Itu Bissu, Bukan Waria!

Beberapa bulan lalu, tim kami sempat mengikuti kajian mengenai bissu di asrama mahasiswa Sulawesi Selatan, Yogyakarta. Isu menarik yang mengundang banyak tanya ini dibawakan oleh kakanda Zainal, dosen Universitas Haluleo yang tengah melanjutkan studinya di Universitas Gadjah Mada. Nah, pada kesempatan kali ini kami akan bercerita sedikit mengenai bissu dan kondisi mereka yang terancam punah di kampung halamannya sendiri.

 

Bissu dalam ritual Maggiriq. Sumber: Pameran Keris Bugis Bentara Budaya Kompas 2012.

            Kemarin (01/09/2012) komunitas bissu di Segeri, Kabupaten Pangkep, Sulawesi Selatan diselimuti kabut duka. Upe Puang Lolo, biasa dipanggil Puang Upe tertidur damai menghadap Dewata SeuwwaE alias Tuhan Yang Maha Esa. Sosok yang menjalani laku sebagai pendeta kepercayaan Bugis kuno sejak umur 14 tahun ini tidak meninggalkan apa-apa.  Hanya benda-benda pusaka yang ia jaga dan ke-12 orang bissu yang tersisa di Segeri lah warisan yang tidak ia bawa pergi. Kematiannya amat mendadak. Padahal, baru bulan lalu Puang Upe berangkat ke Yogyakarta. Saat itu, tarian bissunya yang mistis sejenak berhasil memindahkan kemistisan tanah Sulawesi ke pusar budaya Jawa.

Tahun lalu, 28 Juni 2011 dunia juga diguncang oleh wafatnya Puang Saidi, matoa alias pemimpin komunitas bissu Segeri. Puang Saidi yang selama hidupnya aktif dalam berbagai kegiatan untuk menghidupkan kembali nilai-nilai tradisi lokal, banyak dijadikan sebagai obyek penelitian oleh para akademisi, baik di dalam maupun di luar negri. Ia pun juga sering diburu oleh wartawan pencari berita agar foto dan ulasan kata-katanya dapat terpajang di berbagai koran dan majalah.

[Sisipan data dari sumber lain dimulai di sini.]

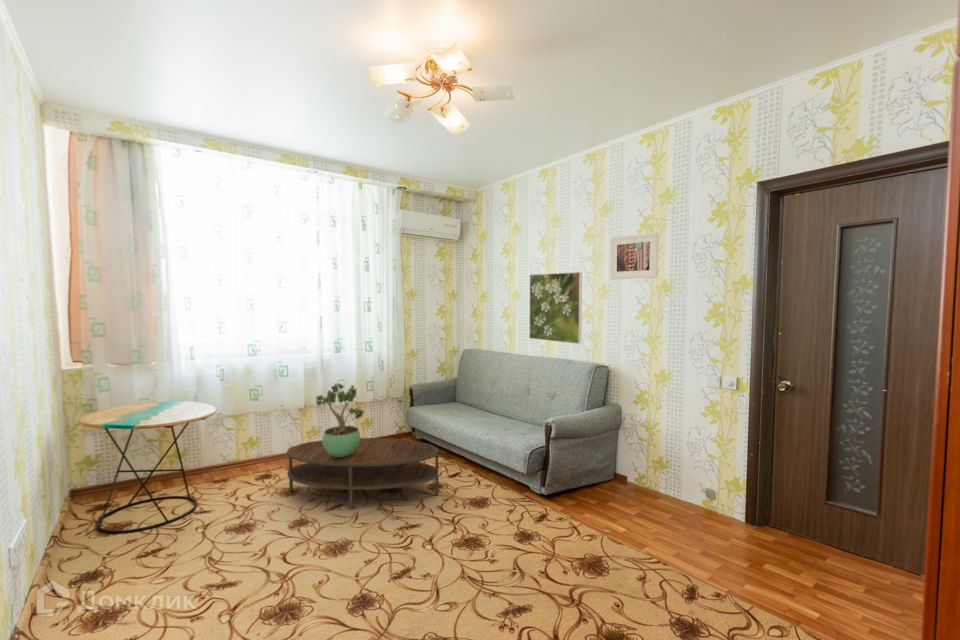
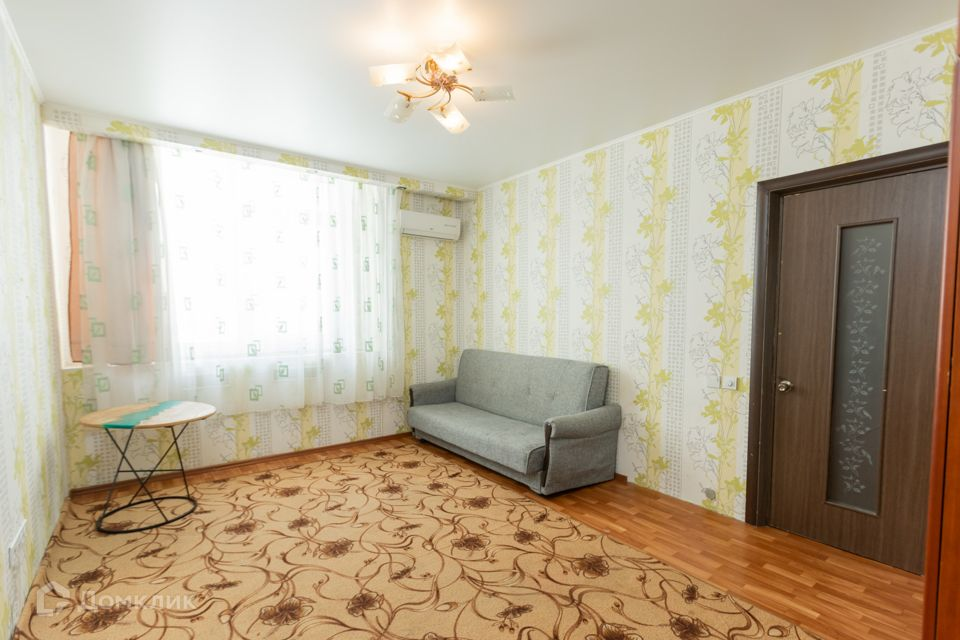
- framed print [609,232,660,280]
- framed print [528,271,583,345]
- coffee table [286,437,439,510]
- potted plant [315,383,365,457]
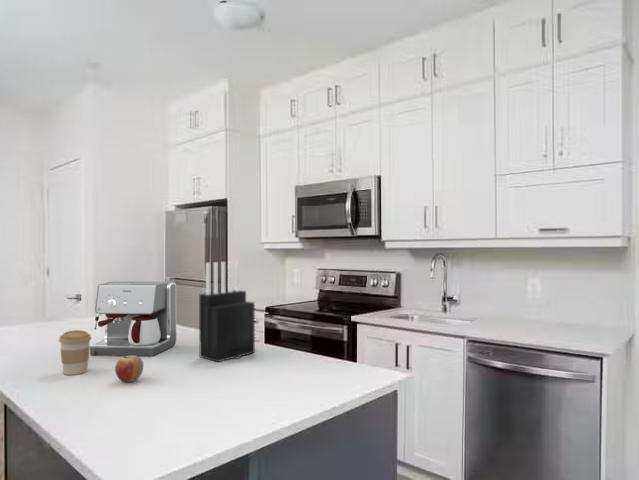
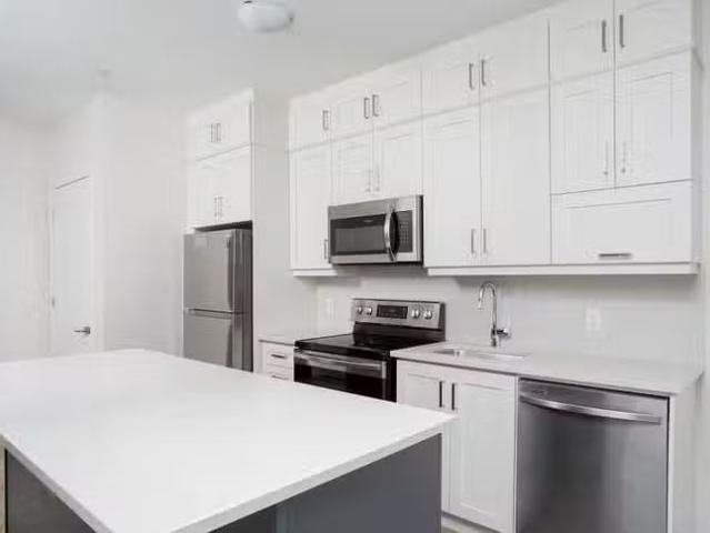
- coffee maker [89,280,177,357]
- fruit [114,355,144,383]
- coffee cup [58,329,92,376]
- knife block [198,260,256,363]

Partisipasi Puang Saidi dalam pertunjukan Teater I La Galigo besutan Robert Wilson membuatnya menjadi bissu pertama yang pernah keliling dunia dan menggemakan bait-bait Sureq Galigo. Untuk membaca bait-bait dalam naskah tersebut, Puang Saidi mesti belajar terlebih dahulu kepada almarhum Drs. Muhammad Salim. Orang yang memiliki kemampuan dalam mendendangkan La Galigo dihadapan publik disebut passureq, dan profesi ini bukanlah hal yang ditekuni oleh bissu meskipun mereka memahami fungsi dan makna La Galigo. Inilah yang kadang disalahpahami oleh masyarakat awam; bissu = passureq. Film dokumenter yang menangkap kehidupan sehari-hari Puang Saidi seperti The Last Bissu (2004) karya Rhoda Gauer maupun liputan khusus tentang dirinya sudah pernah ditayangkan oleh National Geographic, stasiun-stasiun TV nasional, hingga program internasional seperti Andrew Zimmern’s Bizzare World. Pembawaan Puang Saidi yang memang ramah dan terbuka membuatnya cepat dekat dan percaya dengan orang-orang baru.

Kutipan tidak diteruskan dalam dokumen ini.